You made me remember I have an athlon board and cpu somewhere when I bought the bundle on ebay just for the power supply since it was cheaper than just the power supply.
So many Powerspec PCs were bought from microcenter for the same reason! Harvest the GPU and sell the box or parts. There were a lot of open box returns too as those had LHR versions.
 
This. All OEM bloat sucks, period. Give me good drivers, everything else I can do in the BIOS or better open source software, thanks.

I've not heard of any decent open source software for RGB control or even fan control that's brand agnostic.
 
Kind of surprised support hasn't been integrated into Windows yet! 🙃
There isn't a single standardized API for controlling RGB and fans. The hardware is physically different and without some type of API to interface with, its not really possible. I've heard of third party fan controls that were sort of brand agnostic, but support for each board basically has to be added to it by the software developer. I've never heard of this for RGB. As for adding that stuff to Windows, Microsoft is working on doing just that. When we'll see it or how well it will work is another matter entirely. My guess is it will probably work about as well as HDR support does. Meaning, great on some configurations and horribly on others.
 
It seems to work that way (with Windows).
It would be nice to slipstream a switch into install isos that just shut it off altogether.
Even better if it were a set and forget feature either from BIOS or out of band utility.
RGB on motherboards is the devil! The only thing I want to see is something useful like post code LED, status for RAM, GPU, et al fine too.

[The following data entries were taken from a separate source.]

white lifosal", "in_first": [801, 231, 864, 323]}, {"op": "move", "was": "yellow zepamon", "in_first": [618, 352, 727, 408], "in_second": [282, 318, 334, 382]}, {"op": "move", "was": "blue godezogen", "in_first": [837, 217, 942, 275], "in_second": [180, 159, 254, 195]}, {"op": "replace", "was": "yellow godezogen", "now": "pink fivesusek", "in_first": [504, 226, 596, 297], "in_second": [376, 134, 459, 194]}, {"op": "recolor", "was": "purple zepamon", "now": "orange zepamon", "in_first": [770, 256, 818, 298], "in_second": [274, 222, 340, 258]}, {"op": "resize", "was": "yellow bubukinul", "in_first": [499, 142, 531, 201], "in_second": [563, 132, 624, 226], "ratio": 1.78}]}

And disk and network activity lights.
The the vegas style BRIGHT RGB strips along motherboard coolers, backlit dragons, and so on...NO!
JMHO, of course.
And I'm a fan of dragons.
I still have Corsair DDR memory that has LED lights. These actually were (sort of) functional and would go from green to red like a VU meter on a tape deck depending on memory pressure! Not sure how they did that. Crucial had their Ballistix Tracers that worked on ram activity and was more mixed but certain things like Prime95 blend would set them off flashing in a seizure inducing frenzy. Those tracers also were blistering hot and practically every set I had literally burned out and Crucial would replace them until they were no longer manufactured and then offered gift cards. The DDR3 variants fixed the problem but were just kind of dumb flashers like we have now.